* Work request: The response must restate the data exactly, with nothing left out.

* Entries provided:
______
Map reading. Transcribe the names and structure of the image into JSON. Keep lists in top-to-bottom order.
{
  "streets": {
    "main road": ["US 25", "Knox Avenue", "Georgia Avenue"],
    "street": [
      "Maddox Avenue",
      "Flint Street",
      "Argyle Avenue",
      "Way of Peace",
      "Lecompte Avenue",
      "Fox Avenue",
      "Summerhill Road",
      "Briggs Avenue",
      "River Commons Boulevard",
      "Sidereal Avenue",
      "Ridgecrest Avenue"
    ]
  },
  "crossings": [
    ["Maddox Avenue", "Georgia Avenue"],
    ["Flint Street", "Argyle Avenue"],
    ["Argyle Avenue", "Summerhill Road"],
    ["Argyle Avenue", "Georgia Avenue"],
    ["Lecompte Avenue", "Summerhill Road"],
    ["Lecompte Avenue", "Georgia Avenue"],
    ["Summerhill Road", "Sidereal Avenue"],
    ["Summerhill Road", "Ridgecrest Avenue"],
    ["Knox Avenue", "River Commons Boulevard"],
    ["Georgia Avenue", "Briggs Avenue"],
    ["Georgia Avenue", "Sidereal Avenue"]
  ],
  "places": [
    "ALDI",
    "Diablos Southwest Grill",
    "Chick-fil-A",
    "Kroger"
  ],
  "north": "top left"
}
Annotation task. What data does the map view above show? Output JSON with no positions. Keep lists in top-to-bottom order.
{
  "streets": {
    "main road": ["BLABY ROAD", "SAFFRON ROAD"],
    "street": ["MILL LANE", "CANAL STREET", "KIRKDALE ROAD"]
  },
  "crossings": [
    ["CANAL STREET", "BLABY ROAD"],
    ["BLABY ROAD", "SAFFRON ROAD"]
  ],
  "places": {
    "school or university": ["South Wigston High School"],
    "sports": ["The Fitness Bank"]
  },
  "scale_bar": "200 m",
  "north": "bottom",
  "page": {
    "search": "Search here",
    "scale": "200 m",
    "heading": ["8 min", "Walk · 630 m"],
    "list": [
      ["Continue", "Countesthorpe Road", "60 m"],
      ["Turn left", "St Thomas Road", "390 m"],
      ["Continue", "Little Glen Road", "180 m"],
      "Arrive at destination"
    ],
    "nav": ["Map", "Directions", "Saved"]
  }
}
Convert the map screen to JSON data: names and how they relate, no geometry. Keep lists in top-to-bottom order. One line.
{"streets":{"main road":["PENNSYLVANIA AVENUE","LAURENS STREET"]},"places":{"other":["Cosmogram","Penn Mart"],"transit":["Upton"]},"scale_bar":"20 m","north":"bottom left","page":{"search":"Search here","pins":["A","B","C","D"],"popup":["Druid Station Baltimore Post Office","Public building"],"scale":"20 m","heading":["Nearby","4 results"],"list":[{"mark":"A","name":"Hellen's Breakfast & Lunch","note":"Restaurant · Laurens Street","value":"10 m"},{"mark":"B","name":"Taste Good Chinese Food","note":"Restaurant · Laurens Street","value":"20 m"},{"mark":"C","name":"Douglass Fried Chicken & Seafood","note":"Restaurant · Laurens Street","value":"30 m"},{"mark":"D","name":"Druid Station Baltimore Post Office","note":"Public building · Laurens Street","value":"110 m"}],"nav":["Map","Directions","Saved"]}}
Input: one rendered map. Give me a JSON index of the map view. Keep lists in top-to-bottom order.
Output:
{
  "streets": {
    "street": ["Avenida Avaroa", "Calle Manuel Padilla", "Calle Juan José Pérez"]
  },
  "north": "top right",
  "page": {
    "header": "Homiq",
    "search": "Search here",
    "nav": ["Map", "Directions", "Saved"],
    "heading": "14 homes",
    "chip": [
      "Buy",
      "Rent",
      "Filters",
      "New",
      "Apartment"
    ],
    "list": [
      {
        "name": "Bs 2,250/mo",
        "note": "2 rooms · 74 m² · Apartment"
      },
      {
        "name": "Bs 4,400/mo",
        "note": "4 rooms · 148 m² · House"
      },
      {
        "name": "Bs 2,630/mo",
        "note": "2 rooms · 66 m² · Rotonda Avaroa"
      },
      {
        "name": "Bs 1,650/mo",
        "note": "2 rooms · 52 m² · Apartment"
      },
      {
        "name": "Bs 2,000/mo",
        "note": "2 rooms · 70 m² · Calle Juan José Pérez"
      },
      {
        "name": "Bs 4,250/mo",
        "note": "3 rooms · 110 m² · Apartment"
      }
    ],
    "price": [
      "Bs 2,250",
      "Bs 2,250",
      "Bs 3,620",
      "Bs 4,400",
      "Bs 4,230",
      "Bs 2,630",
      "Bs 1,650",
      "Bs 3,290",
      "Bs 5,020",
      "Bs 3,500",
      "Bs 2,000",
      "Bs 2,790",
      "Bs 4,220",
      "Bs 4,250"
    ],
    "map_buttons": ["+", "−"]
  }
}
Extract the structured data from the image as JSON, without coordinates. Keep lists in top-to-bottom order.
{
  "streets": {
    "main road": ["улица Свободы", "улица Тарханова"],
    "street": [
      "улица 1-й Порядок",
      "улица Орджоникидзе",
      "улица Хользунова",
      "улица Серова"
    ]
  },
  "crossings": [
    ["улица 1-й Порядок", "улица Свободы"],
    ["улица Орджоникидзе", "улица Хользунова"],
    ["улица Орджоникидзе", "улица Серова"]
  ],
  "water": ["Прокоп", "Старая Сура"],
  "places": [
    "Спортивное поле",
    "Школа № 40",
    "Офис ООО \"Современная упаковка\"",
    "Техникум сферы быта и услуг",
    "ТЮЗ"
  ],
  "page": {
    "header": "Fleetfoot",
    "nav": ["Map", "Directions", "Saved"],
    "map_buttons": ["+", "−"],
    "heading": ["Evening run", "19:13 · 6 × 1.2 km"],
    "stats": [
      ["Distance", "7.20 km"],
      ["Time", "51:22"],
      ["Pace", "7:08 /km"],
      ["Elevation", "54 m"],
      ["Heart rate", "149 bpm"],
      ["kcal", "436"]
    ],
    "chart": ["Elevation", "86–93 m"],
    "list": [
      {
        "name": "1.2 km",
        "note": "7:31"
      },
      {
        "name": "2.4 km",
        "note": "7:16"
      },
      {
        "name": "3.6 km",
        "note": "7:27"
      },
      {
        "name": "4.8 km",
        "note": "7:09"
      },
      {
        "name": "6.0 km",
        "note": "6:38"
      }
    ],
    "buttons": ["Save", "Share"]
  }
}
______
* Exercise response:
Map reading. Transcribe the names and structure of the image into JSON. Keep lists in top-to-bottom order.
{
  "streets": {
    "main road": ["US 25", "Knox Avenue", "Georgia Avenue"],
    "street": [
      "Maddox Avenue",
      "Flint Street",
      "Argyle Avenue",
      "Way of Peace",
      "Lecompte Avenue",
      "Fox Avenue",
      "Summerhill Road",
      "Briggs Avenue",
      "River Commons Boulevard",
      "Sidereal Avenue",
      "Ridgecrest Avenue"
    ]
  },
  "crossings": [
    ["Maddox Avenue", "Georgia Avenue"],
    ["Flint Street", "Argyle Avenue"],
    ["Argyle Avenue", "Summerhill Road"],
    ["Argyle Avenue", "Georgia Avenue"],
    ["Lecompte Avenue", "Summerhill Road"],
    ["Lecompte Avenue", "Georgia Avenue"],
    ["Summerhill Road", "Sidereal Avenue"],
    ["Summerhill Road", "Ridgecrest Avenue"],
    ["Knox Avenue", "River Commons Boulevard"],
    ["Georgia Avenue", "Briggs Avenue"],
    ["Georgia Avenue", "Sidereal Avenue"]
  ],
  "places": [
    "ALDI",
    "Diablos Southwest Grill",
    "Chick-fil-A",
    "Kroger"
  ],
  "north": "top left"
}
Annotation task. What data does the map view above show? Output JSON with no positions. Keep lists in top-to-bottom order.
{
  "streets": {
    "main road": ["BLABY ROAD", "SAFFRON ROAD"],
    "street": ["MILL LANE", "CANAL STREET", "KIRKDALE ROAD"]
  },
  "crossings": [
    ["CANAL STREET", "BLABY ROAD"],
    ["BLABY ROAD", "SAFFRON ROAD"]
  ],
  "places": {
    "school or university": ["South Wigston High School"],
    "sports": ["The Fitness Bank"]
  },
  "scale_bar": "200 m",
  "north": "bottom",
  "page": {
    "search": "Search here",
    "scale": "200 m",
    "heading": ["8 min", "Walk · 630 m"],
    "list": [
      ["Continue", "Countesthorpe Road", "60 m"],
      ["Turn left", "St Thomas Road", "390 m"],
      ["Continue", "Little Glen Road", "180 m"],
      "Arrive at destination"
    ],
    "nav": ["Map", "Directions", "Saved"]
  }
}
Convert the map screen to JSON data: names and how they relate, no geometry. Keep lists in top-to-bottom order. One line.
{"streets":{"main road":["PENNSYLVANIA AVENUE","LAURENS STREET"]},"places":{"other":["Cosmogram","Penn Mart"],"transit":["Upton"]},"scale_bar":"20 m","north":"bottom left","page":{"search":"Search here","pins":["A","B","C","D"],"popup":["Druid Station Baltimore Post Office","Public building"],"scale":"20 m","heading":["Nearby","4 results"],"list":[{"mark":"A","name":"Hellen's Breakfast & Lunch","note":"Restaurant · Laurens Street","value":"10 m"},{"mark":"B","name":"Taste Good Chinese Food","note":"Restaurant · Laurens Street","value":"20 m"},{"mark":"C","name":"Douglass Fried Chicken & Seafood","note":"Restaurant · Laurens Street","value":"30 m"},{"mark":"D","name":"Druid Station Baltimore Post Office","note":"Public building · Laurens Street","value":"110 m"}],"nav":["Map","Directions","Saved"]}}
Input: one rendered map. Give me a JSON index of the map view. Keep lists in top-to-bottom order.
Output:
{
  "streets": {
    "street": ["Avenida Avaroa", "Calle Manuel Padilla", "Calle Juan José Pérez"]
  },
  "north": "top right",
  "page": {
    "header": "Homiq",
    "search": "Search here",
    "nav": ["Map", "Directions", "Saved"],
    "heading": "14 homes",
    "chip": [
      "Buy",
      "Rent",
      "Filters",
      "New",
      "Apartment"
    ],
    "list": [
      {
        "name": "Bs 2,250/mo",
        "note": "2 rooms · 74 m² · Apartment"
      },
      {
        "name": "Bs 4,400/mo",
        "note": "4 rooms · 148 m² · House"
      },
      {
        "name": "Bs 2,630/mo",
        "note": "2 rooms · 66 m² · Rotonda Avaroa"
      },
      {
        "name": "Bs 1,650/mo",
        "note": "2 rooms · 52 m² · Apartment"
      },
      {
        "name": "Bs 2,000/mo",
        "note": "2 rooms · 70 m² · Calle Juan José Pérez"
      },
      {
        "name": "Bs 4,250/mo",
        "note": "3 rooms · 110 m² · Apartment"
      }
    ],
    "price": [
      "Bs 2,250",
      "Bs 2,250",
      "Bs 3,620",
      "Bs 4,400",
      "Bs 4,230",
      "Bs 2,630",
      "Bs 1,650",
      "Bs 3,290",
      "Bs 5,020",
      "Bs 3,500",
      "Bs 2,000",
      "Bs 2,790",
      "Bs 4,220",
      "Bs 4,250"
    ],
    "map_buttons": ["+", "−"]
  }
}
Extract the structured data from the image as JSON, without coordinates. Keep lists in top-to-bottom order.
{
  "streets": {
    "main road": ["улица Свободы", "улица Тарханова"],
    "street": [
      "улица 1-й Порядок",
      "улица Орджоникидзе",
      "улица Хользунова",
      "улица Серова"
    ]
  },
  "crossings": [
    ["улица 1-й Порядок", "улица Свободы"],
    ["улица Орджоникидзе", "улица Хользунова"],
    ["улица Орджоникидзе", "улица Серова"]
  ],
  "water": ["Прокоп", "Старая Сура"],
  "places": [
    "Спортивное поле",
    "Школа № 40",
    "Офис ООО \"Современная упаковка\"",
    "Техникум сферы быта и услуг",
    "ТЮЗ"
  ],
  "page": {
    "header": "Fleetfoot",
    "nav": ["Map", "Directions", "Saved"],
    "map_buttons": ["+", "−"],
    "heading": ["Evening run", "19:13 · 6 × 1.2 km"],
    "stats": [
      ["Distance", "7.20 km"],
      ["Time", "51:22"],
      ["Pace", "7:08 /km"],
      ["Elevation", "54 m"],
      ["Heart rate", "149 bpm"],
      ["kcal", "436"]
    ],
    "chart": ["Elevation", "86–93 m"],
    "list": [
      {
        "name": "1.2 km",
        "note": "7:31"
      },
      {
        "name": "2.4 km",
        "note": "7:16"
      },
      {
        "name": "3.6 km",
        "note": "7:27"
      },
      {
        "name": "4.8 km",
        "note": "7:09"
      },
      {
        "name": "6.0 km",
        "note": "6:38"
      }
    ],
    "buttons": ["Save", "Share"]
  }
}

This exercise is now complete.